Earlier on Sunday, Mr. Bruno and Mr. Pataki ridiculed the idea, saying it would provide virtually no relief to landlords. "The vacancy bonus proposal was quite simply absurd," Mr. Pataki said during the afternoon news conference.

But by Sunday evening, Mr. Silver had apparently enriched the plan sufficiently to draw more favorable comments from the Republicans. The fact that they were seriously considering the vacancy bonus idea was a significant compromise by the Republicans in itself since both Mr. Bruno and Mr. Pataki had for months held out for completely deregulating apartments as they become vacant, a policy known as vacancy decontrol.

Asked if he could accept the vacancy bonus as a framework for a final deal, Mr. Bruno, who represents Rensselaer County, hinted that he could if the numbers accomplished the same goal of eventually allowing landlords a market-rate rent. "If it gets to market or close to market, it's another way of getting there," he said Sunday evening.

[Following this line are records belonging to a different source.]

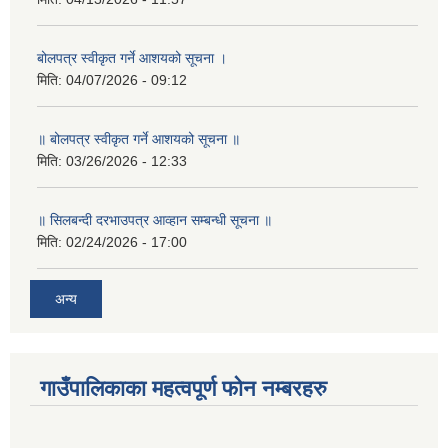
बोलपत्र स्वीकृत गर्ने आशयको सूचना ।
मिति:
04/07/2026 - 09:12
॥ बोलपत्र स्वीकृत गर्ने आशयको सूचना ॥
मिति:
03/26/2026 - 12:33
॥ सिलबन्दी दरभाउपत्र आव्हान सम्बन्धी सूचना ॥
मिति:
02/24/2026 - 17:00
अन्य
गाउँपालिकाका महत्वपूर्ण फोन नम्बरहरु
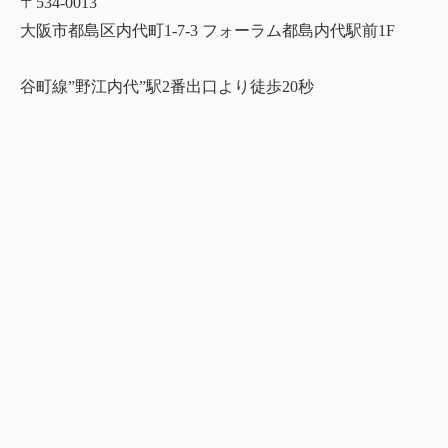
〒534-0013
大阪市都島区内代町1-7-3 フォーラム都島内代駅前1F
谷町線”野江内代”駅2番出口より徒歩20秒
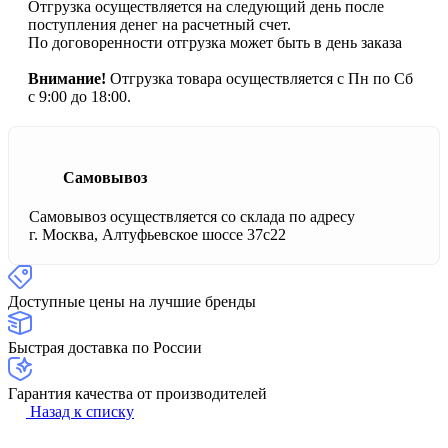
Отгрузка осуществляется на следующий день после
поступления денег на расчетный счет.
По договоренности отгрузка может быть в день заказа
Внимание!
Отгрузка товара осуществляется с Пн по Сб
с 9:00 до 18:00.
Самовывоз
Самовывоз осуществляется со склада по адресу
г. Москва, Алтуфьевское шоссе 37с22
Доступные цены на лучшие бренды
Быстрая доставка по России
Гарантия качества от производителей
Назад к списку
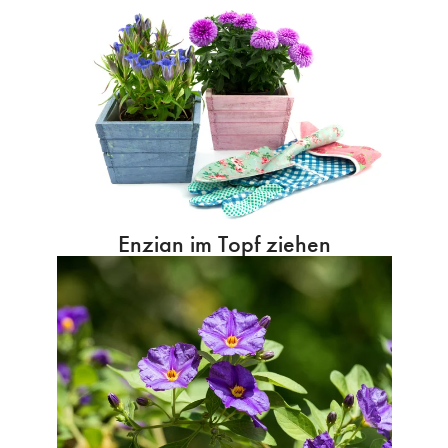
Enzian im Topf ziehen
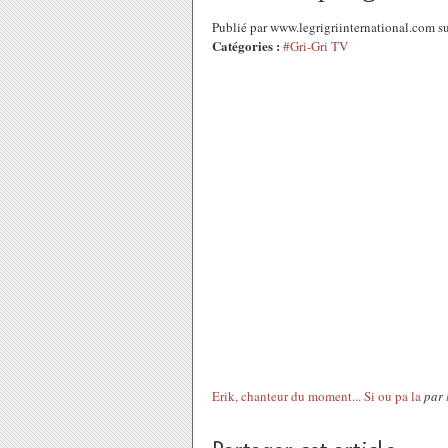
Publié par www.legrigriinternational.com 
Catégories :
#Gri-Gri TV
Erik, chanteur du moment... Si ou pa la
par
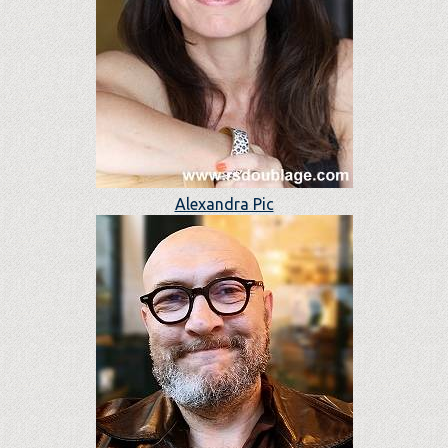
Alexandra Pic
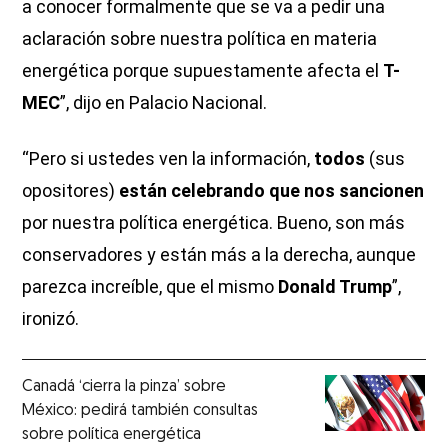
a conocer formalmente que se va a pedir una
aclaración sobre nuestra política en materia
energética porque supuestamente afecta el
T-
MEC
”, dijo en Palacio Nacional.
“Pero si ustedes ven la información,
todos
(sus
opositores)
están celebrando que nos sancionen
por nuestra política energética. Bueno, son más
conservadores y están más a la derecha, aunque
parezca increíble, que el mismo
Donald Trump
”,
ironizó.
Canadá ‘cierra la pinza’ sobre
México: pedirá también consultas
sobre política energética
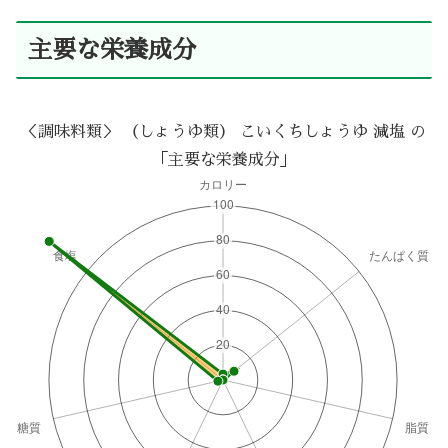
主要な栄養成分
＜調味料類＞ （しょうゆ類） こいくちしょうゆ 減塩 の
「主要な栄養成分」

Mr. Pataki also signaled that he could accept the idea, provided that the bonus was large enough. But he also suggested that Mr. Silver would have to compromise on other areas of the rent fight before a final deal could be forged. Those issues include decontrolling apartments for wealthier tenants and requiring tenants to pay rent into escrow accounts during disputes with landlords, a measure strongly sought by landlords.

Tenants around the city grew increasingly nervous as the deadline loomed. By 5 P.M. Sunday, 1,848 people had called the emergency information telephone lines that Mayor Rudolph W. Giuliani set up for concerned tenants. A total of 3,166 people have called since Friday afternoon, when the lines opened, the Mayor said.

Most of the callers live in Manhattan.

At the 10:15 A.M. Mass at St. Patrick's Cathedral on Sunday, John Cardinal O'Connor reiterated his position, saying current rent regulations should be extended until "a just and fair resolution for everybody involved" can be reached, said Joseph Zwilling, a spokesman for the Roman Catholic Archdiocese of New York.

The Cardinal asked congregants at the Mass to pray for the officials in Albany who are working on the issue, though he did not specifically cite anyone by name.